* [GIVEN REQUEST]: Rewrite the lines of every row below, substituting "binomial name" for each "scientific name" and changing nothing else. Omit the pictures.

* [DATA SHOWN]:
________________________
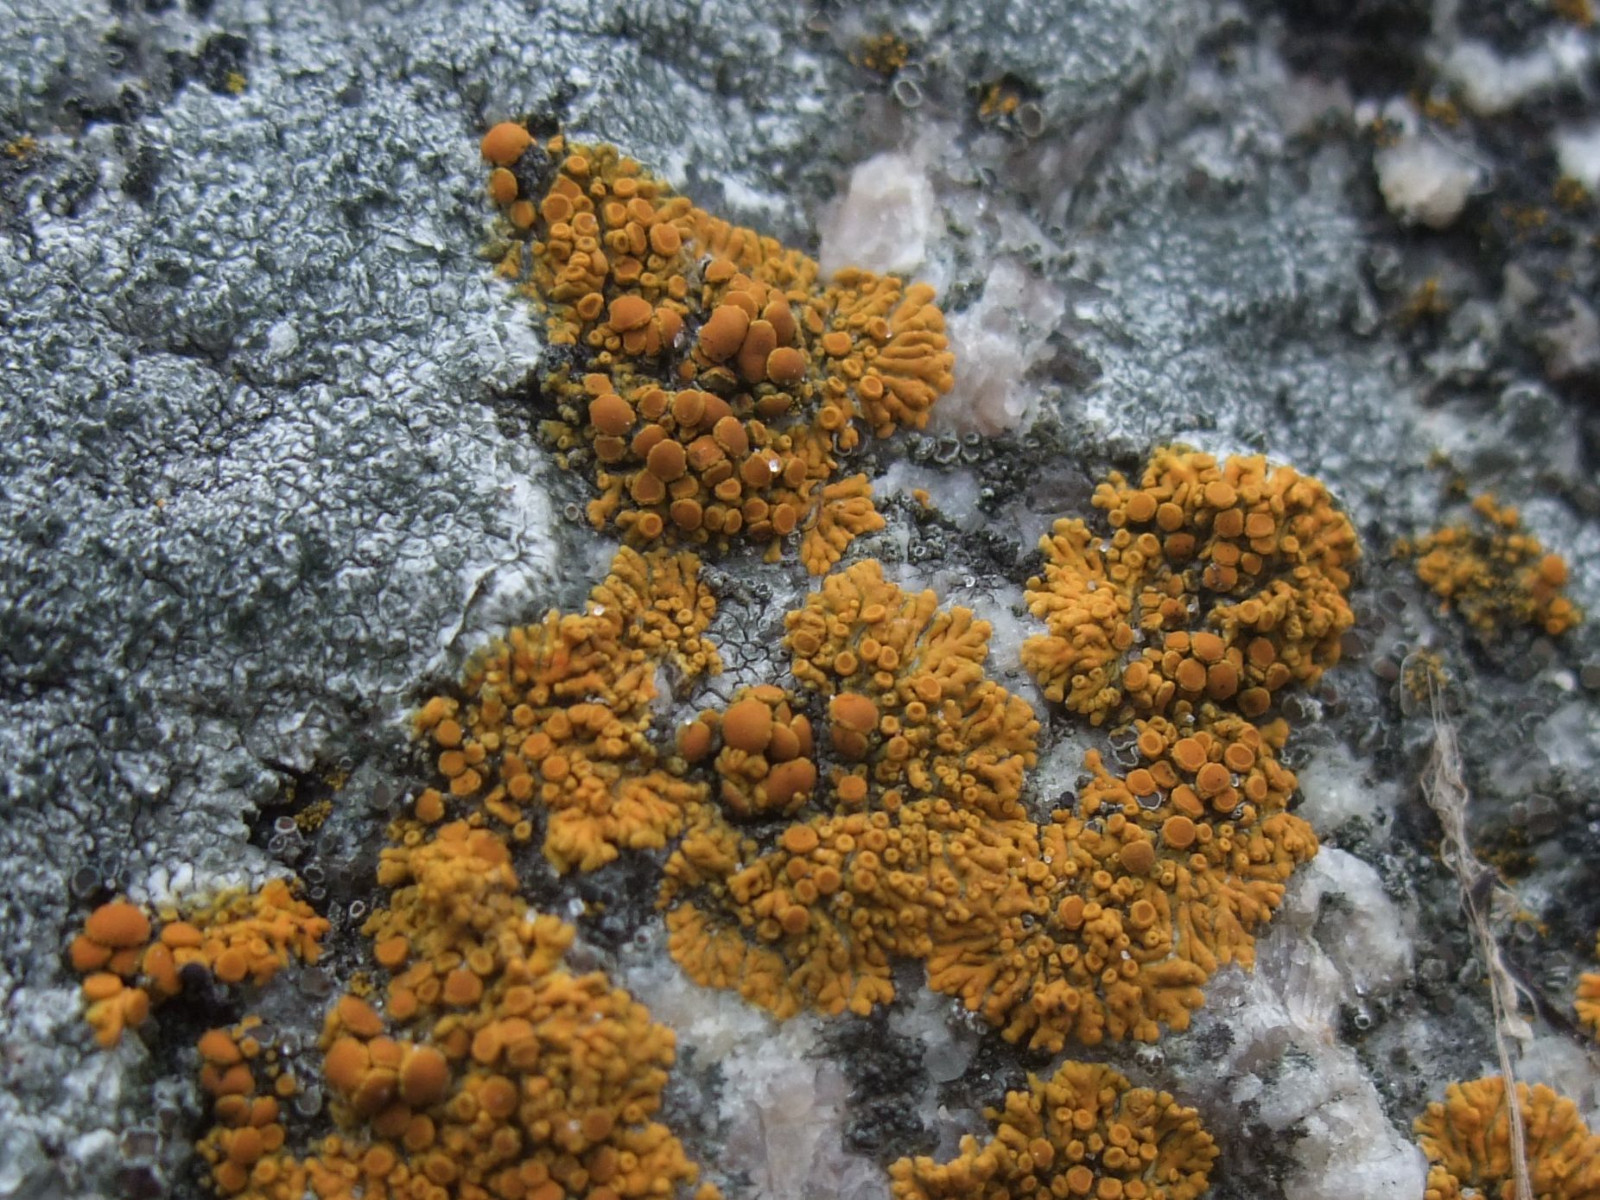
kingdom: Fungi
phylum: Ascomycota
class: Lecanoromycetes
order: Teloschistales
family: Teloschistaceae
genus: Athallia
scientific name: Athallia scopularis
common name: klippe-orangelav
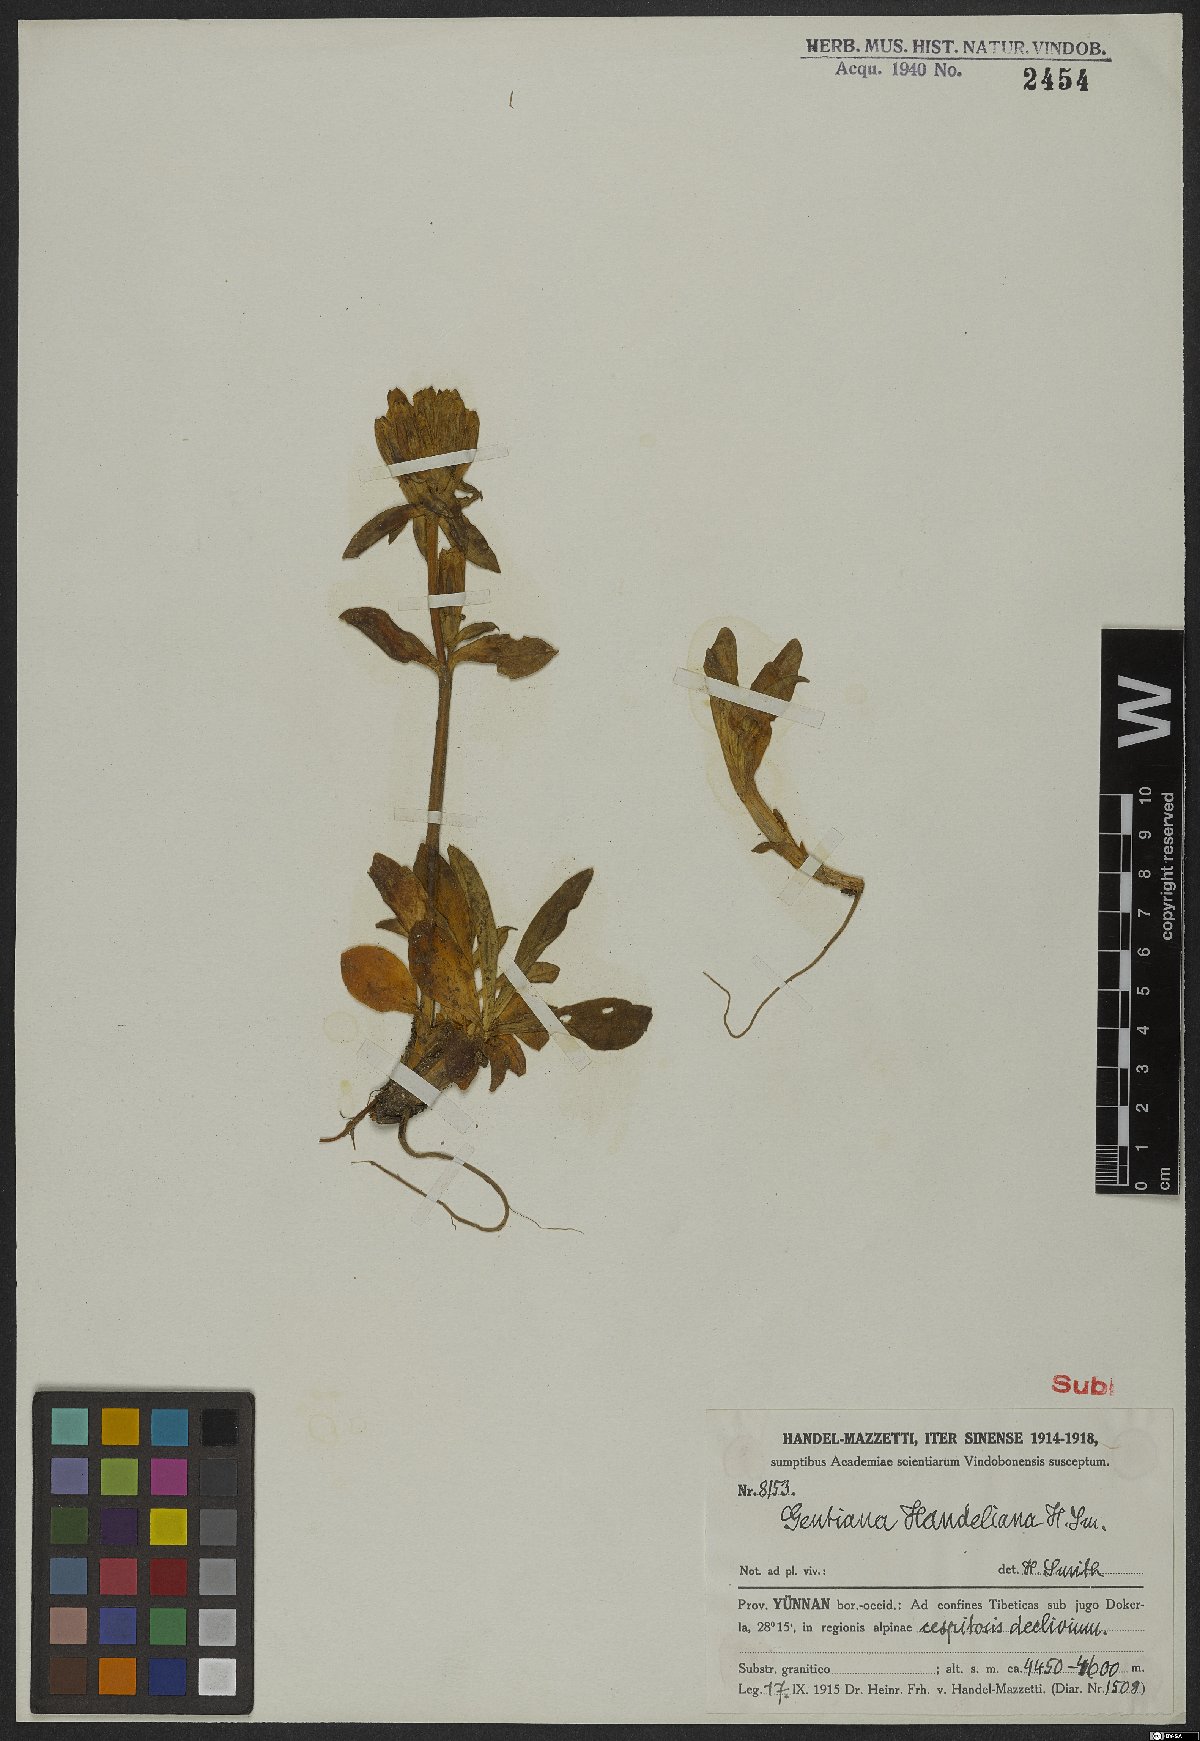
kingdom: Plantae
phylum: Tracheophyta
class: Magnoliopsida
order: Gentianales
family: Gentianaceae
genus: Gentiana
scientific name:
________________________
* [EXERCISE RESULT]:
kingdom: Fungi
phylum: Ascomycota
class: Lecanoromycetes
order: Teloschistales
family: Teloschistaceae
genus: Athallia
binomial name: Athallia scopularis
common name: klippe-orangelav
kingdom: Plantae
phylum: Tracheophyta
class: Magnoliopsida
order: Gentianales
family: Gentianaceae
genus: Gentiana
binomial name:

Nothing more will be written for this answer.